Текст документа ->
╭──
Биография

Воспоминания Сергея Преображенского. Глава 12

Петровское

На новом месте в лесничестве Петровском отец получил должность начальника лесничества. Это были самые счастливые годы его жизни. Было ему чуть более тридцати лет. Полновластный хозяин, он особенно активно занялся посадками новых площадей. До него в основном увлекались рубками.

Петровское – это и мои самые прекрасные детские годы: с семи до девяти лет формировался человек.

Петровское. До сих пор сохранилось имение помещика, в котором сейчас находится дом отдыха. В нашу бытность еще доживал свой век изумительный сад с сотнями деревьев редчайших и невиданных сортов яблок и груш.

Село на берегу многоводного и порой опасного своими быстринами и омутами, знаменитого притока Дона Хопра. Население – далекие потомки украинцев, завезенные помещиком в прошлом веке. Живут на территории России, а разговаривают по-украински.
╰──
Записанные данные ->
╭──
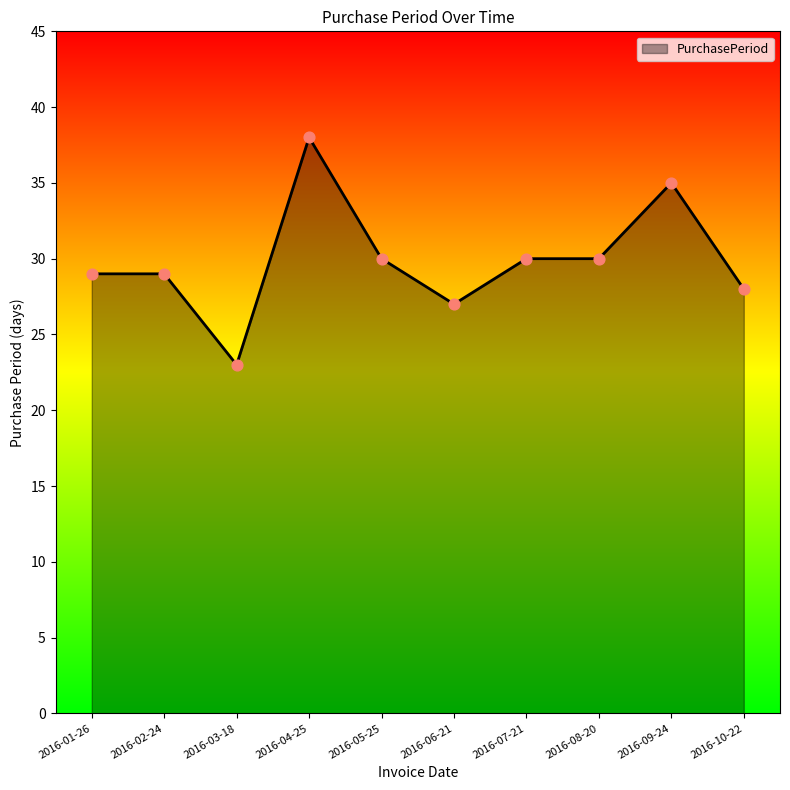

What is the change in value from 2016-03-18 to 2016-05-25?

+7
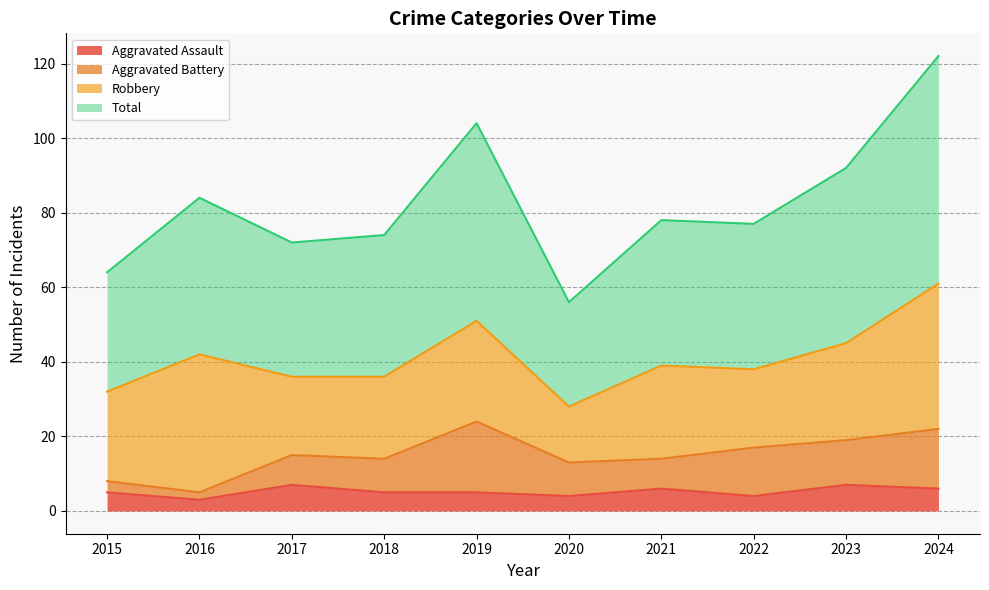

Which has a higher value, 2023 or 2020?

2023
╰──
Выпишите без изменений фрагмент текста воспоминаний, начиная со слов «Петровское – это» и заканчивая словами «а разговаривают по-украински.». Материал никак не связан с текстом воспоминаний.

Петровское – это и мои самые прекрасные детские годы: с семи до девяти лет формировался человек.

Петровское. До сих пор сохранилось имение помещика, в котором сейчас находится дом отдыха. В нашу бытность еще доживал свой век изумительный сад с сотнями деревьев редчайших и невиданных сортов яблок и груш.

Село на берегу многоводного и порой опасного своими быстринами и омутами, знаменитого притока Дона Хопра. Население – далекие потомки украинцев, завезенные помещиком в прошлом веке. Живут на территории России, а разговаривают по-украински.